**GIVEN PROBLEM:** Render the lines from the very first one through the line containing "3: (34, 136)", both included, as a JSON list of strings with one string per line, omitting any blank lines.

**EXERCISE MATERIAL:**
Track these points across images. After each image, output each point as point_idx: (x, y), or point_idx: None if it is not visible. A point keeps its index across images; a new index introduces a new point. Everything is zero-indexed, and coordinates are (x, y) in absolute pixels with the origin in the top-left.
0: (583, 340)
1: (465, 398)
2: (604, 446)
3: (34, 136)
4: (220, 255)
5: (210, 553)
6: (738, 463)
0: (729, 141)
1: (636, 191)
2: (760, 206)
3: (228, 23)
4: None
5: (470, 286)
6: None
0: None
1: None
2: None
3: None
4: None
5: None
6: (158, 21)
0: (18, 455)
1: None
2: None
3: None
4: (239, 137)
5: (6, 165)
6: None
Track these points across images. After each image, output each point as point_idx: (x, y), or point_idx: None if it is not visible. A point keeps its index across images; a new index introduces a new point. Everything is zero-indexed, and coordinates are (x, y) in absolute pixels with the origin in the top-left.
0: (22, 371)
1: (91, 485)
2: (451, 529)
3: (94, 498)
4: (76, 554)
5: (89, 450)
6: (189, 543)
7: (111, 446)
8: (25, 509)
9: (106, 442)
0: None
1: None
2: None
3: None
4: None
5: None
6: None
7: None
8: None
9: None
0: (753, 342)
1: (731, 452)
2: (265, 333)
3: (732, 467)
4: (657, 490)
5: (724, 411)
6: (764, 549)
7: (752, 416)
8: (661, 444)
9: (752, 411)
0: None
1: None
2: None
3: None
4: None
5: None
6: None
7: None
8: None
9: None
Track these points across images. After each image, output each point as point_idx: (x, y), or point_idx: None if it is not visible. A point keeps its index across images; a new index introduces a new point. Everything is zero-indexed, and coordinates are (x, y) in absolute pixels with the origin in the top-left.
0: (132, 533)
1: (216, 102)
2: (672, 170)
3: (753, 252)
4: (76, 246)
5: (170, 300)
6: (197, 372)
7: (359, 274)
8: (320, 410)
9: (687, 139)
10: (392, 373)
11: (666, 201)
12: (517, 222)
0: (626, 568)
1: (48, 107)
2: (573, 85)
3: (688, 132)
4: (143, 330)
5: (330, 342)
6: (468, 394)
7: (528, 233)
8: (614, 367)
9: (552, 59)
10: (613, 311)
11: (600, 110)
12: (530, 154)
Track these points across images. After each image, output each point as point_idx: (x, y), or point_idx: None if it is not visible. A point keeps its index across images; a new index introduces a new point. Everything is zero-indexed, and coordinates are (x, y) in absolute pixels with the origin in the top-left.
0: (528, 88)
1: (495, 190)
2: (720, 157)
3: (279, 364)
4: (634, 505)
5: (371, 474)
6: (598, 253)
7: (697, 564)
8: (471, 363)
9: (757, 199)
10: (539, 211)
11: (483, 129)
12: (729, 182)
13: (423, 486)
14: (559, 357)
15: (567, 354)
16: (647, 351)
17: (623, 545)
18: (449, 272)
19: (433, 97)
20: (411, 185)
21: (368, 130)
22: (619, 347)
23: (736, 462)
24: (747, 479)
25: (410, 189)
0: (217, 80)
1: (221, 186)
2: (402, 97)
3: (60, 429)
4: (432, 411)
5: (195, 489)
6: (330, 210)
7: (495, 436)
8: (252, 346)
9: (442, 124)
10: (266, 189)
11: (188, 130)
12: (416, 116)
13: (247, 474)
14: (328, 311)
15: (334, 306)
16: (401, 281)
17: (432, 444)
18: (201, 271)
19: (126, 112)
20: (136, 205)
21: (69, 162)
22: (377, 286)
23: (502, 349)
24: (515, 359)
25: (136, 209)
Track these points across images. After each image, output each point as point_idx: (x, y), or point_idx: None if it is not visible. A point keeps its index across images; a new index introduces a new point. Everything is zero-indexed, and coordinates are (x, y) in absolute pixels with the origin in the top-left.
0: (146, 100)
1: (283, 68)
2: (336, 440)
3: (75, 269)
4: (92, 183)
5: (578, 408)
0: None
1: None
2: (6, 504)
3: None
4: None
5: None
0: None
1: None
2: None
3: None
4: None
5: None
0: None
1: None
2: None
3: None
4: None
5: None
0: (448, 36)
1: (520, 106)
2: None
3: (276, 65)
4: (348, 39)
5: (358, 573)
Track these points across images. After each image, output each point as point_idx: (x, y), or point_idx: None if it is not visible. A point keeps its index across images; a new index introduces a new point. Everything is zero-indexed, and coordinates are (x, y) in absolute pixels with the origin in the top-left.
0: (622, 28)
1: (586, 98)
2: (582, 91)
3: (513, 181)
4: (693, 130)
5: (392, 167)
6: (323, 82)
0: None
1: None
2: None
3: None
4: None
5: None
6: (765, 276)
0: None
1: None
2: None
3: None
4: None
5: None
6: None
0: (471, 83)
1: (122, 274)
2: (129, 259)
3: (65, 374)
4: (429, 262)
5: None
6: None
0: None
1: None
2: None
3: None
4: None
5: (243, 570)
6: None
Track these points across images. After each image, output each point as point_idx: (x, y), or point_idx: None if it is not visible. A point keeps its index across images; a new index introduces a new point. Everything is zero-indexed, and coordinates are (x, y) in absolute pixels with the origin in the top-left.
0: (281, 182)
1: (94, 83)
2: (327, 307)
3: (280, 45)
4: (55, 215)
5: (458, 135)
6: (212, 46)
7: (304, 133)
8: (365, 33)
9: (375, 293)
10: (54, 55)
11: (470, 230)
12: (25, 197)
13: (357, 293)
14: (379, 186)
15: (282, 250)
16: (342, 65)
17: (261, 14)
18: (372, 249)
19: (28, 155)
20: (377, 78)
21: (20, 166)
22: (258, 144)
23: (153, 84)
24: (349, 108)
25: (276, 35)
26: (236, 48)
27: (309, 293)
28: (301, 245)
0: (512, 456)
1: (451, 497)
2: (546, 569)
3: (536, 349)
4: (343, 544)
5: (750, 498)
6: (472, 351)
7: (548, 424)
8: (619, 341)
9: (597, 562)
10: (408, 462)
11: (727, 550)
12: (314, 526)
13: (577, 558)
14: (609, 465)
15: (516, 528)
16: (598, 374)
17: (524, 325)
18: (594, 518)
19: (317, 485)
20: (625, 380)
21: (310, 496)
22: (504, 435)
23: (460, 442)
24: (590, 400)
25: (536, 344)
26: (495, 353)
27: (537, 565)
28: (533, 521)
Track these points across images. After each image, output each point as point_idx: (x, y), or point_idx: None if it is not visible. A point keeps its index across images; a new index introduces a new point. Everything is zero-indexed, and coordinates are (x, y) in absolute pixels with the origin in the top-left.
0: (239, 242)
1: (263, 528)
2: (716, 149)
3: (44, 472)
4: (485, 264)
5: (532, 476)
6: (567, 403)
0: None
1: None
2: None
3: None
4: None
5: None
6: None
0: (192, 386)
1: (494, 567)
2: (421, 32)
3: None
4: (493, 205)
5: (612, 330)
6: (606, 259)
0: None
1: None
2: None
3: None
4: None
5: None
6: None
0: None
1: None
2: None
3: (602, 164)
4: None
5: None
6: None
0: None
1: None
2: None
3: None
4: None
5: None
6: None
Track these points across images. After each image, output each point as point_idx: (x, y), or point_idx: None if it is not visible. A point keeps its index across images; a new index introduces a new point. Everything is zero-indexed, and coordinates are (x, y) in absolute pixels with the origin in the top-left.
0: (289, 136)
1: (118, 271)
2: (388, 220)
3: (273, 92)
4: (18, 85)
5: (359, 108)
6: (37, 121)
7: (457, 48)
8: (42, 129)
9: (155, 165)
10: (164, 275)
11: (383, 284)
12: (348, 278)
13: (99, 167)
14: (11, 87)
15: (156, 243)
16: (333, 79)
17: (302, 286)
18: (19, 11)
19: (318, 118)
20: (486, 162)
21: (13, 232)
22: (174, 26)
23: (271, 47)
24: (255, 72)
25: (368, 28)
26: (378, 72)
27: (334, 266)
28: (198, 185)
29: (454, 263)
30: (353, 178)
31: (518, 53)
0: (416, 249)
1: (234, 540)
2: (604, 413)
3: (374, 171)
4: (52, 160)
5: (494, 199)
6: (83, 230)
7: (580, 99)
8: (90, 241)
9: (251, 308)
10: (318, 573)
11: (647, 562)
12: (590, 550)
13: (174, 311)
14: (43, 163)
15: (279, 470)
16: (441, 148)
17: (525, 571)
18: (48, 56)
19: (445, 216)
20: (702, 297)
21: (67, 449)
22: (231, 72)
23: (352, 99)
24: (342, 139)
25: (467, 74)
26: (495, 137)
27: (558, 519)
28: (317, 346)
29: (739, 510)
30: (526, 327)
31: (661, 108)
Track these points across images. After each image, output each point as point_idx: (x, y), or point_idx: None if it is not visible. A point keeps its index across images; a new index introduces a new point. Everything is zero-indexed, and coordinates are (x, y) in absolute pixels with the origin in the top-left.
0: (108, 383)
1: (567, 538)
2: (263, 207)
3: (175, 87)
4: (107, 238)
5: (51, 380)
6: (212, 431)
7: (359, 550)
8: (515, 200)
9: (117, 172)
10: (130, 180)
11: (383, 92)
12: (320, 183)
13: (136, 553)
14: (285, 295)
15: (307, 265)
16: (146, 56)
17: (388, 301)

**TASK ANSWER:**
[
  "Track these points across images. After each image, output each point as point_idx: (x, y), or point_idx: None if it is not visible. A point keeps its index across images; a new index introduces a new point. Everything is zero-indexed, and coordinates are (x, y) in absolute pixels with the origin in the top-left.",
  "0: (583, 340)",
  "1: (465, 398)",
  "2: (604, 446)",
  "3: (34, 136)"
]